* **YOUR TASK**:
Edit the records below so that every instance of "Azure ricerca cognitiva" becomes "Azure Cognitive Search", with everything else kept the same. Leave the pictures out of your output.

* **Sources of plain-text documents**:
_ _ _

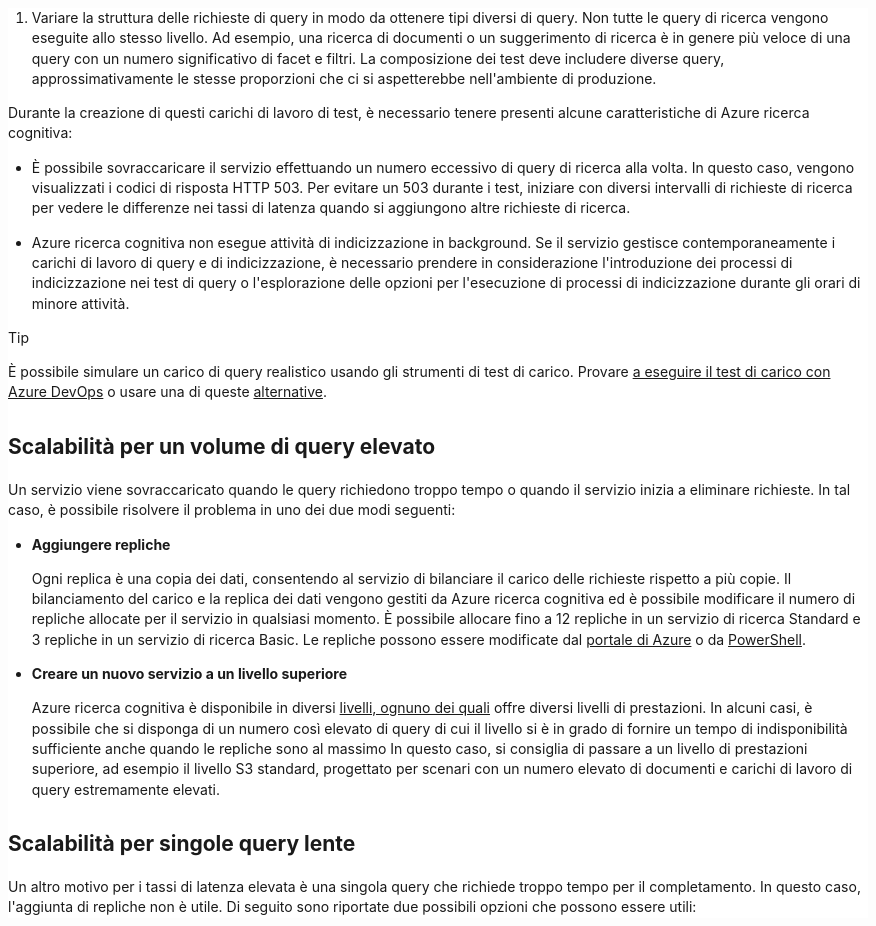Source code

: 1. Variare la struttura delle richieste di query in modo da ottenere tipi diversi di query. Non tutte le query di ricerca vengono eseguite allo stesso livello. Ad esempio, una ricerca di documenti o un suggerimento di ricerca è in genere più veloce di una query con un numero significativo di facet e filtri. La composizione dei test deve includere diverse query, approssimativamente le stesse proporzioni che ci si aspetterebbe nell'ambiente di produzione.  

Durante la creazione di questi carichi di lavoro di test, è necessario tenere presenti alcune caratteristiche di Azure ricerca cognitiva:

+ È possibile sovraccaricare il servizio effettuando un numero eccessivo di query di ricerca alla volta. In questo caso, vengono visualizzati i codici di risposta HTTP 503. Per evitare un 503 durante i test, iniziare con diversi intervalli di richieste di ricerca per vedere le differenze nei tassi di latenza quando si aggiungono altre richieste di ricerca.

+ Azure ricerca cognitiva non esegue attività di indicizzazione in background. Se il servizio gestisce contemporaneamente i carichi di lavoro di query e di indicizzazione, è necessario prendere in considerazione l'introduzione dei processi di indicizzazione nei test di query o l'esplorazione delle opzioni per l'esecuzione di processi di indicizzazione durante gli orari di minore attività.

> [!Tip]
> È possibile simulare un carico di query realistico usando gli strumenti di test di carico. Provare [a eseguire il test di carico con Azure DevOps](/azure/devops/test/load-test/get-started-simple-cloud-load-test) o usare una di queste [alternative](/azure/devops/test/load-test/overview#alternatives).

## <a name="scale-for-high-query-volume"></a>Scalabilità per un volume di query elevato

Un servizio viene sovraccaricato quando le query richiedono troppo tempo o quando il servizio inizia a eliminare richieste. In tal caso, è possibile risolvere il problema in uno dei due modi seguenti:

+ **Aggiungere repliche**  

  Ogni replica è una copia dei dati, consentendo al servizio di bilanciare il carico delle richieste rispetto a più copie.  Il bilanciamento del carico e la replica dei dati vengono gestiti da Azure ricerca cognitiva ed è possibile modificare il numero di repliche allocate per il servizio in qualsiasi momento. È possibile allocare fino a 12 repliche in un servizio di ricerca Standard e 3 repliche in un servizio di ricerca Basic. Le repliche possono essere modificate dal [portale di Azure](search-create-service-portal.md) o da [PowerShell](search-manage-powershell.md).

+ **Creare un nuovo servizio a un livello superiore**  

  Azure ricerca cognitiva è disponibile in diversi [livelli, ognuno dei quali](https://azure.microsoft.com/pricing/details/search/) offre diversi livelli di prestazioni. In alcuni casi, è possibile che si disponga di un numero così elevato di query di cui il livello si è in grado di fornire un tempo di indisponibilità sufficiente anche quando le repliche sono al massimo In questo caso, si consiglia di passare a un livello di prestazioni superiore, ad esempio il livello S3 standard, progettato per scenari con un numero elevato di documenti e carichi di lavoro di query estremamente elevati.

## <a name="scale-for-slow-individual-queries"></a>Scalabilità per singole query lente

Un altro motivo per i tassi di latenza elevata è una singola query che richiede troppo tempo per il completamento. In questo caso, l'aggiunta di repliche non è utile. Di seguito sono riportate due possibili opzioni che possono essere utili:


[1]: ./media/search-performance-optimization/geo-redundancy.png
[2]: ./media/search-performance-optimization/scale-indexers.png
[3]: ./media/search-performance-optimization/geo-search-traffic-mgr.png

_ _ _

* **TASK ANSWER**:
Source code

: 1. Variare la struttura delle richieste di query in modo da ottenere tipi diversi di query. Non tutte le query di ricerca vengono eseguite allo stesso livello. Ad esempio, una ricerca di documenti o un suggerimento di ricerca è in genere più veloce di una query con un numero significativo di facet e filtri. La composizione dei test deve includere diverse query, approssimativamente le stesse proporzioni che ci si aspetterebbe nell'ambiente di produzione.  

Durante la creazione di questi carichi di lavoro di test, è necessario tenere presenti alcune caratteristiche di Azure Cognitive Search:

+ È possibile sovraccaricare il servizio effettuando un numero eccessivo di query di ricerca alla volta. In questo caso, vengono visualizzati i codici di risposta HTTP 503. Per evitare un 503 durante i test, iniziare con diversi intervalli di richieste di ricerca per vedere le differenze nei tassi di latenza quando si aggiungono altre richieste di ricerca.

+ Azure Cognitive Search non esegue attività di indicizzazione in background. Se il servizio gestisce contemporaneamente i carichi di lavoro di query e di indicizzazione, è necessario prendere in considerazione l'introduzione dei processi di indicizzazione nei test di query o l'esplorazione delle opzioni per l'esecuzione di processi di indicizzazione durante gli orari di minore attività.

> [!Tip]
> È possibile simulare un carico di query realistico usando gli strumenti di test di carico. Provare [a eseguire il test di carico con Azure DevOps](/azure/devops/test/load-test/get-started-simple-cloud-load-test) o usare una di queste [alternative](/azure/devops/test/load-test/overview#alternatives).

## <a name="scale-for-high-query-volume"></a>Scalabilità per un volume di query elevato

Un servizio viene sovraccaricato quando le query richiedono troppo tempo o quando il servizio inizia a eliminare richieste. In tal caso, è possibile risolvere il problema in uno dei due modi seguenti:

+ **Aggiungere repliche**  

  Ogni replica è una copia dei dati, consentendo al servizio di bilanciare il carico delle richieste rispetto a più copie.  Il bilanciamento del carico e la replica dei dati vengono gestiti da Azure Cognitive Search ed è possibile modificare il numero di repliche allocate per il servizio in qualsiasi momento. È possibile allocare fino a 12 repliche in un servizio di ricerca Standard e 3 repliche in un servizio di ricerca Basic. Le repliche possono essere modificate dal [portale di Azure](search-create-service-portal.md) o da [PowerShell](search-manage-powershell.md).

+ **Creare un nuovo servizio a un livello superiore**  

  Azure Cognitive Search è disponibile in diversi [livelli, ognuno dei quali](https://azure.microsoft.com/pricing/details/search/) offre diversi livelli di prestazioni. In alcuni casi, è possibile che si disponga di un numero così elevato di query di cui il livello si è in grado di fornire un tempo di indisponibilità sufficiente anche quando le repliche sono al massimo In questo caso, si consiglia di passare a un livello di prestazioni superiore, ad esempio il livello S3 standard, progettato per scenari con un numero elevato di documenti e carichi di lavoro di query estremamente elevati.

## <a name="scale-for-slow-individual-queries"></a>Scalabilità per singole query lente

Un altro motivo per i tassi di latenza elevata è una singola query che richiede troppo tempo per il completamento. In questo caso, l'aggiunta di repliche non è utile. Di seguito sono riportate due possibili opzioni che possono essere utili:


[1]: ./media/search-performance-optimization/geo-redundancy.png
[2]: ./media/search-performance-optimization/scale-indexers.png
[3]: ./media/search-performance-optimization/geo-search-traffic-mgr.png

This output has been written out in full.